UNASSIGNED: Our study provided evidence supporting a causal relationship between specific SGLT2 inhibitors and IgAN. Furthermore, we found that dapagliflozin may act on IgAN through the genes LCN2 and AGER.
摘要:
■新兴研究表明,钠-葡萄糖协同转运蛋白2(SGLT2)抑制剂可能在原发性肾小球疾病的治疗中起关键作用。本研究旨在探讨SGLT2抑制剂与IgA肾病(IgAN)和膜性肾病(MN)的潜在药理靶点。
■使用公开的全基因组关联研究(GWAS)数据集进行单变量孟德尔随机化(MR)分析。共定位分析用于鉴定靶基因与IgAN和MN之间的潜在连接。然后,比较毒性基因组学数据库(CTD)用于预测与这些靶基因和SGLT2抑制剂(canagliflozin,dapagliflozin,和empagliflozin)。随后,表型扫描分析用于探索预测的疾病和靶基因之间的因果关系。最后,我们使用京都基因和基因组百科全书(KEGG)分析了涉及药理靶基因的免疫信号通路.
■MR分析结果显示,八个药物靶点与IgAN的发生有因果关系,而14个药物靶标与MN相关。在Igan的情况下,LCN2和AGER作为与达格列净和IgAN的发生有关的共同定位基因出现。LCN2被确定为危险因素,而AGER则表现出保护作用。KEGG分析显示,LCN2参与白细胞介素(IL)-17免疫信号通路,而AGER与中性粒细胞胞外陷阱(NETs)信号免疫途径有关。在另外两种SGLT2抑制剂(canagliflozin和empagliflozin)和IgAN的发生之间未观察到靶基因的阳性共定位结果,三种SGLT2抑制剂与MN的发生之间也没有关系。
■我们的研究提供了支持特定SGLT2抑制剂与IgAN之间因果关系的证据。此外,我们发现达格列净可能通过基因LCN2和AGER作用于IgAN。
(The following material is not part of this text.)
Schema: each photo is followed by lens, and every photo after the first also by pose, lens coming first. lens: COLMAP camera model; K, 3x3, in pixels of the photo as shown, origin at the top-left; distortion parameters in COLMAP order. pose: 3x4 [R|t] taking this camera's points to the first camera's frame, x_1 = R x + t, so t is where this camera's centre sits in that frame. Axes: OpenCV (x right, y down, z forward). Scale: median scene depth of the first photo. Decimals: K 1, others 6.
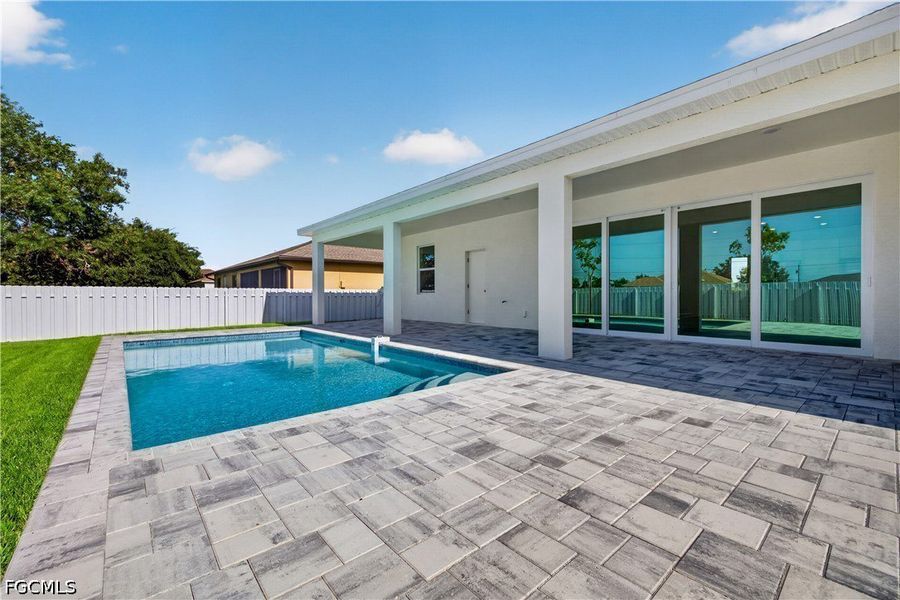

■使用公开的全基因组关联研究(GWAS)数据集进行单变量孟德尔随机化(MR)分析。共定位分析用于鉴定靶基因与IgAN和MN之间的潜在连接。然后,比较毒性基因组学数据库(CTD)用于预测与这些靶基因和SGLT2抑制剂(canagliflozin,dapagliflozin,和empagliflozin)。随后,表型扫描分析用于探索预测的疾病和靶基因之间的因果关系。最后,我们使用京都基因和基因组百科全书(KEGG)分析了涉及药理靶基因的免疫信号通路.
■MR分析结果显示,八个药物靶点与IgAN的发生有因果关系,而14个药物靶标与MN相关。在Igan的情况下,LCN2和AGER作为与达格列净和IgAN的发生有关的共同定位基因出现。LCN2被确定为危险因素,而AGER则表现出保护作用。KEGG分析显示,LCN2参与白细胞介素(IL)-17免疫信号通路,而AGER与中性粒细胞胞外陷阱(NETs)信号免疫途径有关。在另外两种SGLT2抑制剂(canagliflozin和empagliflozin)和IgAN的发生之间未观察到靶基因的阳性共定位结果,三种SGLT2抑制剂与MN的发生之间也没有关系。
■我们的研究提供了支持特定SGLT2抑制剂与IgAN之间因果关系的证据。此外,我们发现达格列净可能通过基因LCN2和AGER作用于IgAN。